- SOURCE EXTRACT -

+++

US-12626069-B2 - Image description generation with varying levels of detail

US12626069B2US 12626069 B2US12626069 B2US 12626069B2US-12626069-B2

Abstract

One or more aspects of the method, apparatus, and non-transitory computer readable medium include obtaining an image and a detail level, wherein the detail level comprises a value indicating a level of detail for a description of the image. One or more aspects of the method, apparatus, and non-transitory computer readable medium further include identifying a set of regions for the image based on the detail level using a machine learning model, and generating a description for the image based on the set of regions, wherein an amount of detail in the description is based on the detail level.

Inventors

Akshay Ganesh Iyer
Nikunj Goyal
Kanad Shrikar Pardeshi
Pranamya Prashant Kulkarni
Abhilasha Sancheti
Praneetha Vaddamanu
Aparna Garimella
Apoorv Umang Saxena
Vishwa Vinay

Assignees

ADOBE INC.

Dates

Publication Date: 20260512
Application Date: 20230720

Claims (20)

1 . A method comprising: obtaining an image and a detail level, wherein the detail level comprises a value indicating a level of detail for a description of the image; identifying a set of region proposals, wherein each of the set of region proposals comprises a region of the image represented by a bounding box; identifying a set of regions for the image based on the detail level using a machine learning model, wherein a number of bounding boxes associated with the set of regions corresponds to the detail level; and generating the description for the image based on the set of regions, wherein an amount of detail in the description is based on the detail level.
2 . The method of claim 1 , further comprising: generating the set of region proposals for the image using an encoder of the machine learning model.
3 . The method of claim 2 , further comprising: generating context features of the image using the encoder, wherein the set of regions is identified based on the context features.
4 . The method of claim 2 , further comprising: generating region features for at least one of the set of region proposals using the encoder, wherein the description is based on the region features.
5 . The method of claim 2 , further comprising: generating a bounding box for at least one of the set of region proposals using the encoder, wherein the set of regions is selected from the set of region proposals based on the bounding box.
6 . The method of claim 2 , further comprising: classifying each of the set of region proposals based on the detail level using a classifier of the machine learning model, wherein the set of regions is based on the classifying.
7 . The method of claim 1 , further comprising: generating a region description for each of the set of regions using a generator of the machine learning model; and combining the region description for each of the set of regions to obtain the description.
8 . The method of claim 7 , further comprising: filtering the region description for each of the set of regions based on a sentence similarity score, wherein the combining is based on the filtering.

+++

- DATASET EXCERPT -
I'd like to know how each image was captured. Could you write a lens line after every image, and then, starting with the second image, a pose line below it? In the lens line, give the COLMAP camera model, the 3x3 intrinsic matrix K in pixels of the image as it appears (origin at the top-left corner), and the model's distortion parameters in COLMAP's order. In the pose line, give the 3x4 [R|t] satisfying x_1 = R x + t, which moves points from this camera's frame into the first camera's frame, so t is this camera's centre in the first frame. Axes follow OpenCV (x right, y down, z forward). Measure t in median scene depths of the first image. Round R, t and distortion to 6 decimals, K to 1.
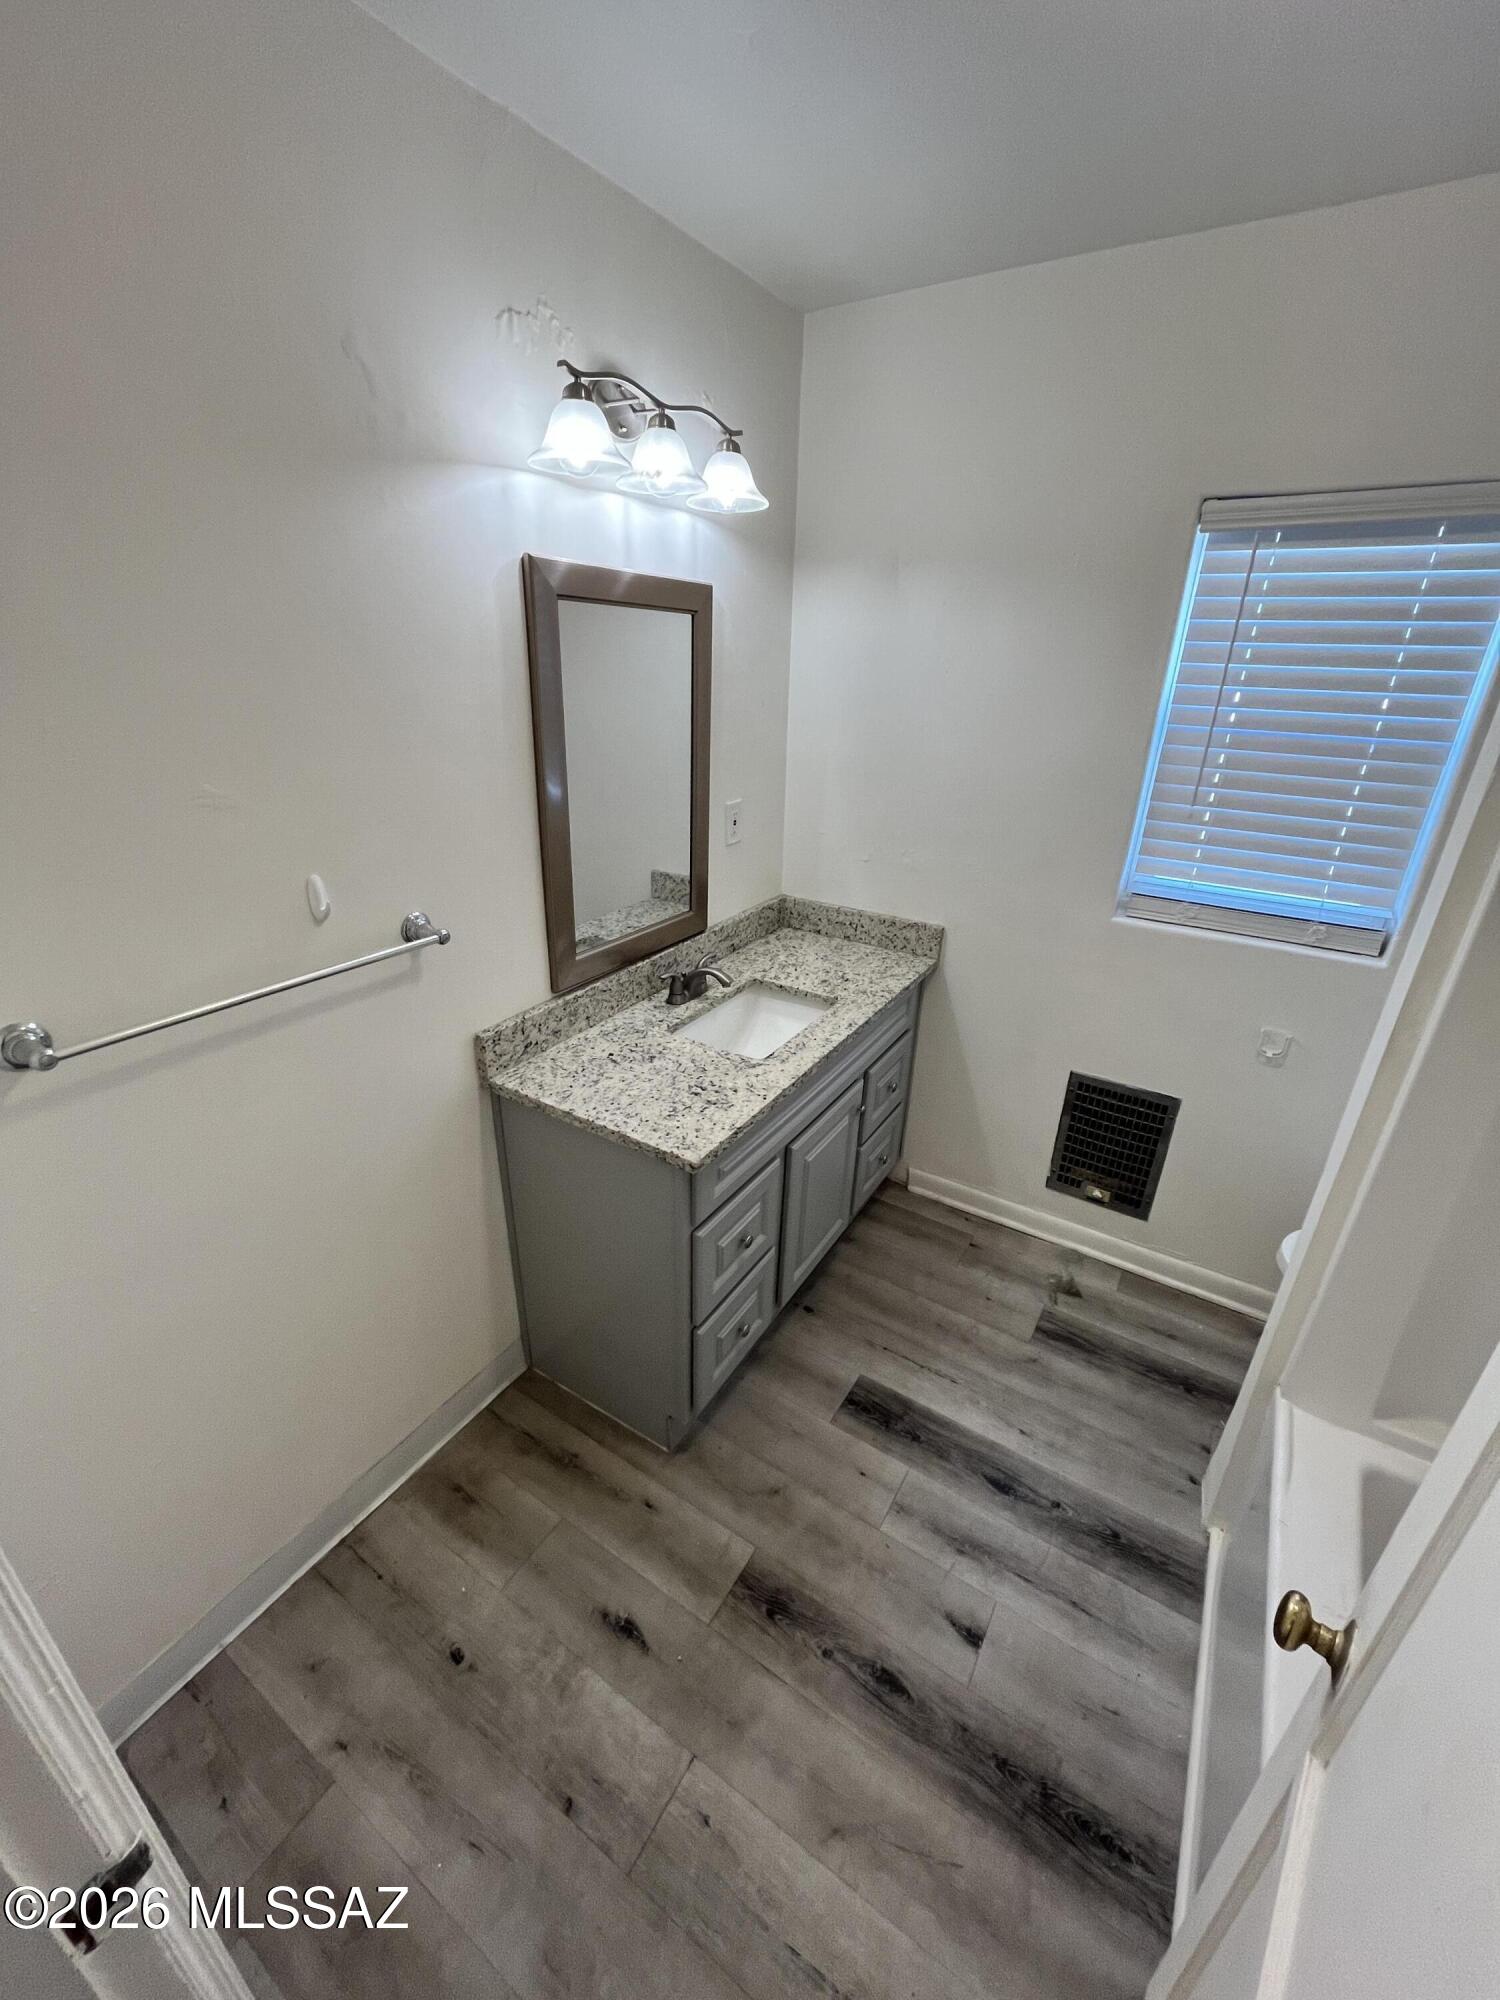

+++

- PROBLEM STATEMENT -
Transcribe the patent text above, from "2 . The method" up to and including "the bounding box.".

- RESPONSE BELOW -
2 . The method of claim 1 , further comprising: generating the set of region proposals for the image using an encoder of the machine learning model.
3 . The method of claim 2 , further comprising: generating context features of the image using the encoder, wherein the set of regions is identified based on the context features.
4 . The method of claim 2 , further comprising: generating region features for at least one of the set of region proposals using the encoder, wherein the description is based on the region features.
5 . The method of claim 2 , further comprising: generating a bounding box for at least one of the set of region proposals using the encoder, wherein the set of regions is selected from the set of region proposals based on the bounding box.